RECORDS:
——————————
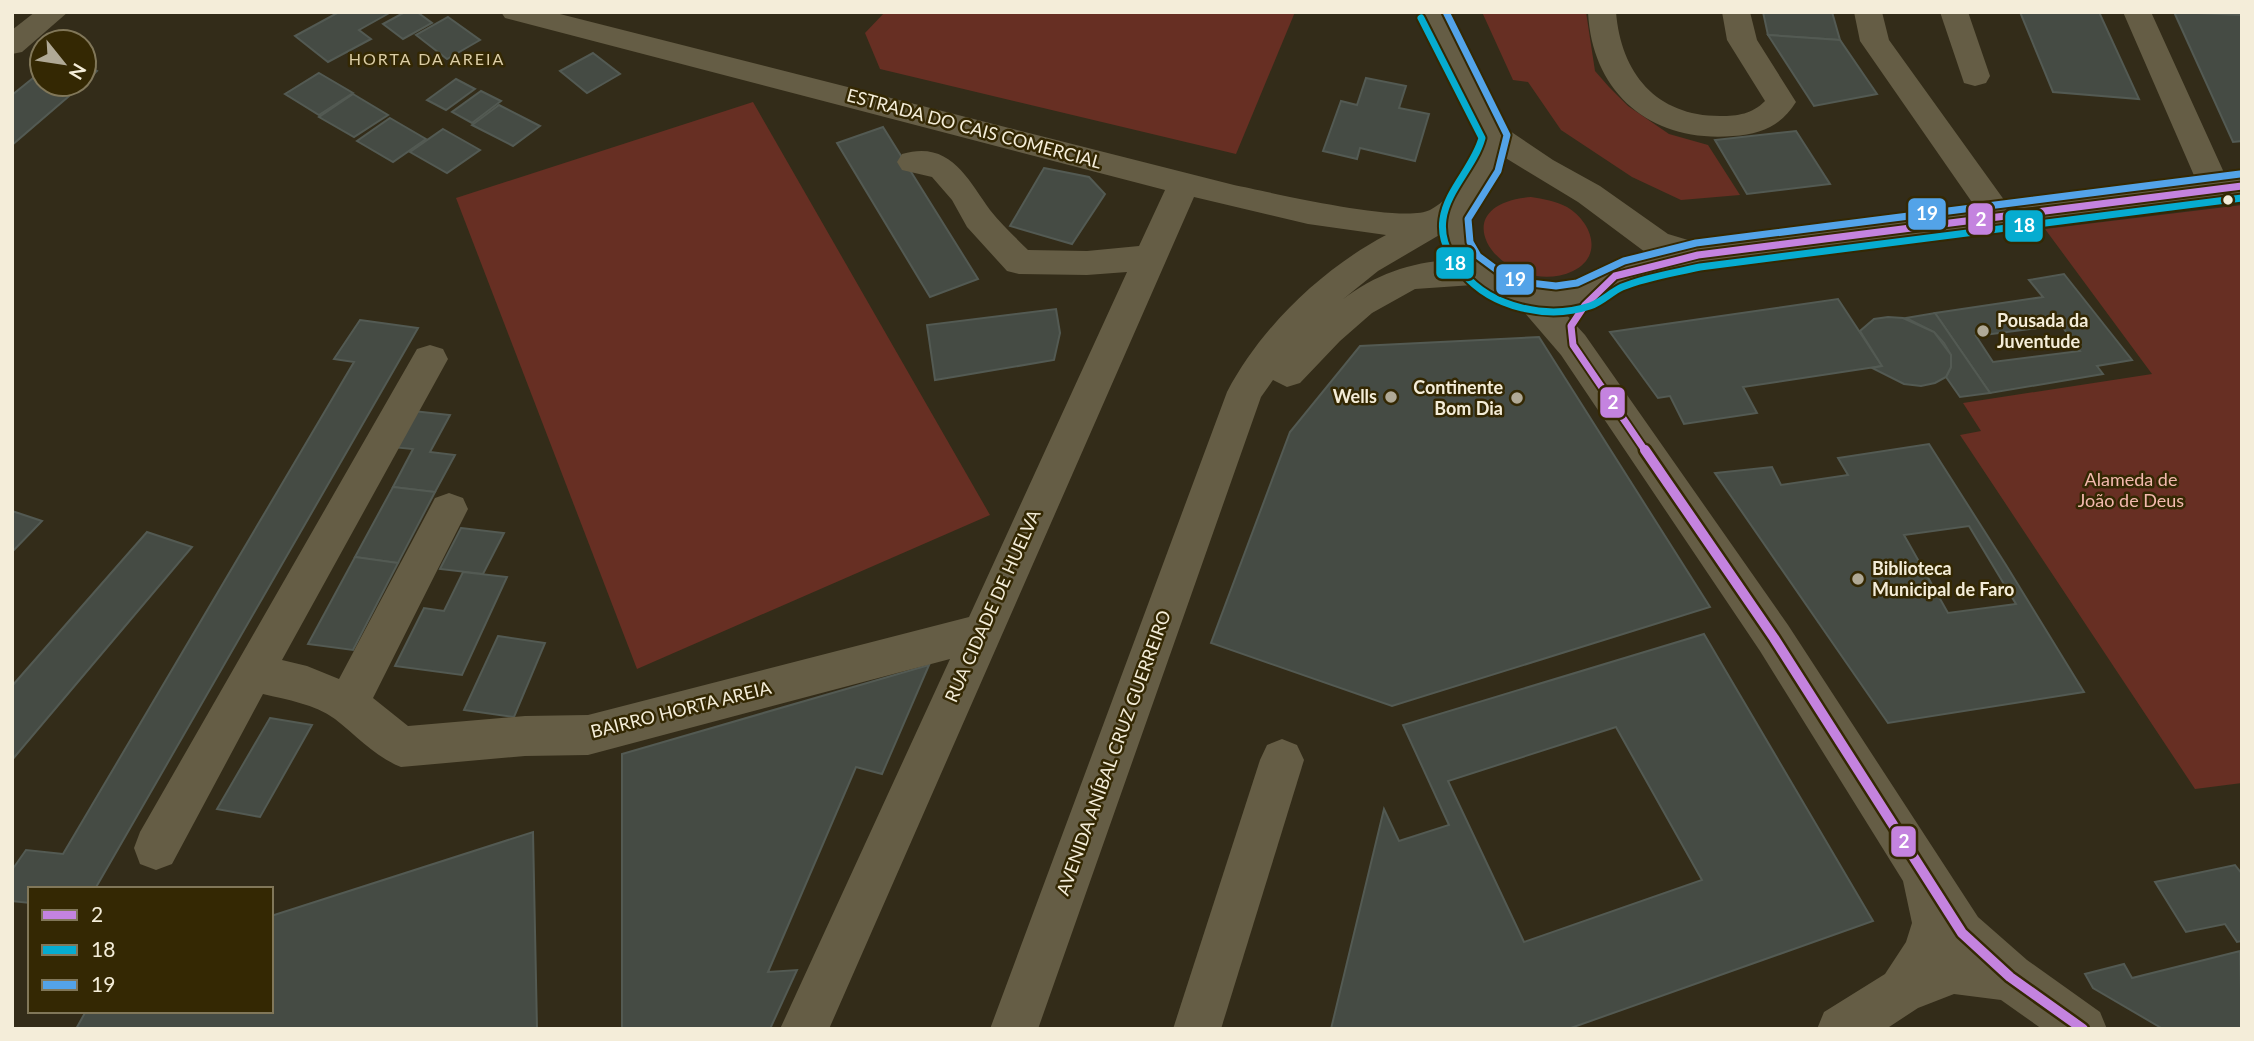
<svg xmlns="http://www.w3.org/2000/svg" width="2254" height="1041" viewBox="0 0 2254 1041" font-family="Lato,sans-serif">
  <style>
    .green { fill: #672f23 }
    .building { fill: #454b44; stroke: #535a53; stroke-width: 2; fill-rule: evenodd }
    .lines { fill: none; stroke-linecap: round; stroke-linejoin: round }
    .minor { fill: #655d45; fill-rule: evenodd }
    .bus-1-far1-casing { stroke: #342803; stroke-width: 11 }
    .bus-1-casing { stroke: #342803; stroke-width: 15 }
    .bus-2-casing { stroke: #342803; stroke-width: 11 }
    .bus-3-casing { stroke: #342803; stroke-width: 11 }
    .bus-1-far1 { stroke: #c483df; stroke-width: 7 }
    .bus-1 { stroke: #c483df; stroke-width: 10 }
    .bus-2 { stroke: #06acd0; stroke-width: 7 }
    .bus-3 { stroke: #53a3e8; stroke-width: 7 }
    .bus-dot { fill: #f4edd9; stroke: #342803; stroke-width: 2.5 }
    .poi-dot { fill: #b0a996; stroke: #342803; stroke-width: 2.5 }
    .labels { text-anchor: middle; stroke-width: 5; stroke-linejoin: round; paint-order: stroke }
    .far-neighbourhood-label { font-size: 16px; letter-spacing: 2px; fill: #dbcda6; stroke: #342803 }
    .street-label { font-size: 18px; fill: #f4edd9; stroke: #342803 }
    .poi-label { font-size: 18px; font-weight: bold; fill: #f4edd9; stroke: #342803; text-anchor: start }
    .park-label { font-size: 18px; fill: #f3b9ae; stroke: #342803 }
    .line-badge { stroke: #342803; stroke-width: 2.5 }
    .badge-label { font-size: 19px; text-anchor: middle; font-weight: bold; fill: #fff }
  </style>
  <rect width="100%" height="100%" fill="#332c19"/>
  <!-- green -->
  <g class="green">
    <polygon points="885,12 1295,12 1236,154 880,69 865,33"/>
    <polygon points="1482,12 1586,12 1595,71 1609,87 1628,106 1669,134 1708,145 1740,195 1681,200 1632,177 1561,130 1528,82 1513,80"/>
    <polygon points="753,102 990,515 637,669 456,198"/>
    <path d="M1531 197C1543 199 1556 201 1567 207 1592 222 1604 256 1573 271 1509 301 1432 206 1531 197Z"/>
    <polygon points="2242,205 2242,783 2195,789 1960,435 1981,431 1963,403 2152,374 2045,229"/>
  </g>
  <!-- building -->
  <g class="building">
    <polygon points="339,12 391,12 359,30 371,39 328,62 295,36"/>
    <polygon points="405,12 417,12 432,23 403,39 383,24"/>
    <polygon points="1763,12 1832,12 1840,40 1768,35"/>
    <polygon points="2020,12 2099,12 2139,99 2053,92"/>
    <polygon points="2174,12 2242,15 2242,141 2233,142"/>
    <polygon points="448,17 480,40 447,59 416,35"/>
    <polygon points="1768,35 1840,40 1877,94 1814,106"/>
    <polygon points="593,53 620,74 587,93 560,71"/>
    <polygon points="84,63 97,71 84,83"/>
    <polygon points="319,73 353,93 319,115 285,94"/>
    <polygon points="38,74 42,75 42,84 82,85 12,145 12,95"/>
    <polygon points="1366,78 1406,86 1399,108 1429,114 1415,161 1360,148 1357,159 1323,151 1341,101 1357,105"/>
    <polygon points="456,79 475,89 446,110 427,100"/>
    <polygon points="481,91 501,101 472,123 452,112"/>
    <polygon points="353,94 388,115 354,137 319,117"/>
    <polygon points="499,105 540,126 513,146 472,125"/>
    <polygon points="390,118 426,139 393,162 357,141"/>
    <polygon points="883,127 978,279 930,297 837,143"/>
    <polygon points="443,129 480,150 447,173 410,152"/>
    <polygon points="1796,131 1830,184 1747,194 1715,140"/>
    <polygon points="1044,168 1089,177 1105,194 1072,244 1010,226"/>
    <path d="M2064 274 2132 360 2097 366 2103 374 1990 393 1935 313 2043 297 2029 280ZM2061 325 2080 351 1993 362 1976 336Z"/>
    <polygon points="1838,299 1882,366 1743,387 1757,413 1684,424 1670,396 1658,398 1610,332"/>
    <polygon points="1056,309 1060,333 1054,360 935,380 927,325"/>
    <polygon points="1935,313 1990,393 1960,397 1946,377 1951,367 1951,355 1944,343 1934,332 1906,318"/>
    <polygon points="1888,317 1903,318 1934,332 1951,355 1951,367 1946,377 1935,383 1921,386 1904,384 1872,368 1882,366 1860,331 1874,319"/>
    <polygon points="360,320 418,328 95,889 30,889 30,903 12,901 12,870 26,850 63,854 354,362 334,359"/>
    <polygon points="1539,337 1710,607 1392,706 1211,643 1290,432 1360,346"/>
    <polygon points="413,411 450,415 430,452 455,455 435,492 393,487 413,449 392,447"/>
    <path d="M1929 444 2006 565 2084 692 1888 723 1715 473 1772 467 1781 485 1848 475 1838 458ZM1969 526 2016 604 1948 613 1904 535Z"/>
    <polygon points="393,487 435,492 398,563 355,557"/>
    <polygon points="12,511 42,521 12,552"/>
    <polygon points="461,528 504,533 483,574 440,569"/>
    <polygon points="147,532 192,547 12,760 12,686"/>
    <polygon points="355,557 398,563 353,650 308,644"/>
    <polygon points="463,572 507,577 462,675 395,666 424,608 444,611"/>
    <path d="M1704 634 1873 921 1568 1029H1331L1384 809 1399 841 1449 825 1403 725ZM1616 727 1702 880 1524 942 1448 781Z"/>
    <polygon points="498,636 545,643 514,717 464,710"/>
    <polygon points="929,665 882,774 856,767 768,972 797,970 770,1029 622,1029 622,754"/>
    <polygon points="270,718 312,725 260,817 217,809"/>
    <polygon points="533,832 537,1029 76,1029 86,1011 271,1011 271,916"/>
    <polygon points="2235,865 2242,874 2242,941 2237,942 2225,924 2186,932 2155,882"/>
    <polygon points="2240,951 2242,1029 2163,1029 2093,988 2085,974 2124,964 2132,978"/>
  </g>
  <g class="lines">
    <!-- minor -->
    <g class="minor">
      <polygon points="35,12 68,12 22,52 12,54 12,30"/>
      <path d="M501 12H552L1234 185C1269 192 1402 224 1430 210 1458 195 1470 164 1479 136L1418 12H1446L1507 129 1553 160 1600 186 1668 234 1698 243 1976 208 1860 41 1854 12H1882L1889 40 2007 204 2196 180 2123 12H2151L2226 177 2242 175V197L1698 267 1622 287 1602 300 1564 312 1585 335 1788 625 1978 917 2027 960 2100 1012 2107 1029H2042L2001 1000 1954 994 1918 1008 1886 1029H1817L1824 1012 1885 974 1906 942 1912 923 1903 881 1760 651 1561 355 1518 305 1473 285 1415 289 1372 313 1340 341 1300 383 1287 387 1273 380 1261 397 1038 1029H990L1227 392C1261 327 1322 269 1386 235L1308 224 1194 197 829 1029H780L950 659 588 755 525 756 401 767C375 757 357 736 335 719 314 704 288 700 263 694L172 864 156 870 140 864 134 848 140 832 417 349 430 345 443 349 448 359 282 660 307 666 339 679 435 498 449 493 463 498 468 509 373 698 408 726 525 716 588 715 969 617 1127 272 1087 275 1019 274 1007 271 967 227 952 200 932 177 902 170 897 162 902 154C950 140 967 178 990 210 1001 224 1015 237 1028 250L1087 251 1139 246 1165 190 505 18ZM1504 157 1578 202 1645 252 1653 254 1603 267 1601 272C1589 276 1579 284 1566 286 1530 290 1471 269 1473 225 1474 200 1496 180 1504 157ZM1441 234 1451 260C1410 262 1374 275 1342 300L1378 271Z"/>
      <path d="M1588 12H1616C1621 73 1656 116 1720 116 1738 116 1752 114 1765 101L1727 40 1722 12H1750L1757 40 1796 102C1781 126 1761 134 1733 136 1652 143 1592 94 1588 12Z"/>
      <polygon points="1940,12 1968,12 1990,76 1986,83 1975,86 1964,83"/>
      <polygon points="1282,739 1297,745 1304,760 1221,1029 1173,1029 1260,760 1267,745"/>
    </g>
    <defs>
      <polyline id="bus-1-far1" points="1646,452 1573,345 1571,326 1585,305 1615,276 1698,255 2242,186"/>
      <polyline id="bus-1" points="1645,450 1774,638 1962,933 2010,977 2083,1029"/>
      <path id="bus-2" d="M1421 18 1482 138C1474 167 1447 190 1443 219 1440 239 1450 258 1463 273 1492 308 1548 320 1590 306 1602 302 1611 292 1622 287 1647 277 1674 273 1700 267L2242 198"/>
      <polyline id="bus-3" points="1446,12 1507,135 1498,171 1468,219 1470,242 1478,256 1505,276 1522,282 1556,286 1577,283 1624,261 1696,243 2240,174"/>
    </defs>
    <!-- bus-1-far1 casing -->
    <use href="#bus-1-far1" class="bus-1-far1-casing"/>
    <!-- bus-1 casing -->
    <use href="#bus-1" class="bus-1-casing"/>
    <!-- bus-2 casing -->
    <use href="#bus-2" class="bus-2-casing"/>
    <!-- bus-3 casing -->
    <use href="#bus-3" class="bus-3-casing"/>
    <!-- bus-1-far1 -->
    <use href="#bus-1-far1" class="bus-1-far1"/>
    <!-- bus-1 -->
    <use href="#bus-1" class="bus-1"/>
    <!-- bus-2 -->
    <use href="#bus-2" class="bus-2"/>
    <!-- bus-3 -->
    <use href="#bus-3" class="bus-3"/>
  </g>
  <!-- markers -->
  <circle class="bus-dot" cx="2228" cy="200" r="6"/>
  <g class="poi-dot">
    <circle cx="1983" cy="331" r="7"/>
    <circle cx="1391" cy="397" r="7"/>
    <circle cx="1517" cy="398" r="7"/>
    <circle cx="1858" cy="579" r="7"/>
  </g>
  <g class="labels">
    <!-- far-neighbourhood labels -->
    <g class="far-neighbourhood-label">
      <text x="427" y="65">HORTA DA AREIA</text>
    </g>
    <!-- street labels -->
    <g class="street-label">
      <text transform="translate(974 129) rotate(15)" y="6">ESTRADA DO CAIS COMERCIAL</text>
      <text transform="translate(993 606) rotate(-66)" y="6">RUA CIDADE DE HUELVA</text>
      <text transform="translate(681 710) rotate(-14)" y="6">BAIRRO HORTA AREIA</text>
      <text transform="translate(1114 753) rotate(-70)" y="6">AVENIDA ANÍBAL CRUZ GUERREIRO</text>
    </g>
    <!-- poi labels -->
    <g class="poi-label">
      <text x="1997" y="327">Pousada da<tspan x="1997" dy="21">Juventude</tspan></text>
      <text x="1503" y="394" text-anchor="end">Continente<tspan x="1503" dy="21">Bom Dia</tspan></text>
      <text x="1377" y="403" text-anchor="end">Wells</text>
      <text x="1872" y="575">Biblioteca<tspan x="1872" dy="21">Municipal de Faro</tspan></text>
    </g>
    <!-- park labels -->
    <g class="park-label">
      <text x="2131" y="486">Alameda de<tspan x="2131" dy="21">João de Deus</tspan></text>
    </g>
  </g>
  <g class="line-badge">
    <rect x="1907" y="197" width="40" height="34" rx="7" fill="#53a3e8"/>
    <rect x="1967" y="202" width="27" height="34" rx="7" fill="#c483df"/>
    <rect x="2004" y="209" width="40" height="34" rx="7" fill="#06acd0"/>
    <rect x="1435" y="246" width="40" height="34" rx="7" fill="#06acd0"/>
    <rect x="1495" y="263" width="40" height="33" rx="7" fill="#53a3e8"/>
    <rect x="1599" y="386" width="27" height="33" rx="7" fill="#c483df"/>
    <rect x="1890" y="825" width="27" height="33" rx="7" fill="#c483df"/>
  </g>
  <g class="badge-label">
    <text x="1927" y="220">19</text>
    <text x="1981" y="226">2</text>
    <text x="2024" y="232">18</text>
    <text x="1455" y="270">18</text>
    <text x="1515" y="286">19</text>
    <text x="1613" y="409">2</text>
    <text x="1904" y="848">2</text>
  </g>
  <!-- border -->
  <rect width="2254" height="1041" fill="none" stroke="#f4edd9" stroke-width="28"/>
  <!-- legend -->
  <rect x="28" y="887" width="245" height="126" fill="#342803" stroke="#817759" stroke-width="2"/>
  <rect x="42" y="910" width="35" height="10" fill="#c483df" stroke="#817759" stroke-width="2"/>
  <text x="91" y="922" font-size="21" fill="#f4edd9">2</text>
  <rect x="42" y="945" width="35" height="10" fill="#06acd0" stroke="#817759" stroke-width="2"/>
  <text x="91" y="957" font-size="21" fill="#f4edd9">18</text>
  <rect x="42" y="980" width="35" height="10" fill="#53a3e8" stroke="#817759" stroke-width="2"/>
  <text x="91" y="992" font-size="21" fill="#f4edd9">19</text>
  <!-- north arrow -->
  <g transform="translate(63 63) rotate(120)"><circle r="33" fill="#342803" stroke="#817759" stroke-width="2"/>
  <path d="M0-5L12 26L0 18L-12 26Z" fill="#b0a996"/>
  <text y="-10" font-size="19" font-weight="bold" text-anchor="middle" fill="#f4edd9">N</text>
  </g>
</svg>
——————————
For every line above that holds the word "round", report the whole line.

    .lines { fill: none; stroke-linecap: round; stroke-linejoin: round }
    .labels { text-anchor: middle; stroke-width: 5; stroke-linejoin: round; paint-order: stroke }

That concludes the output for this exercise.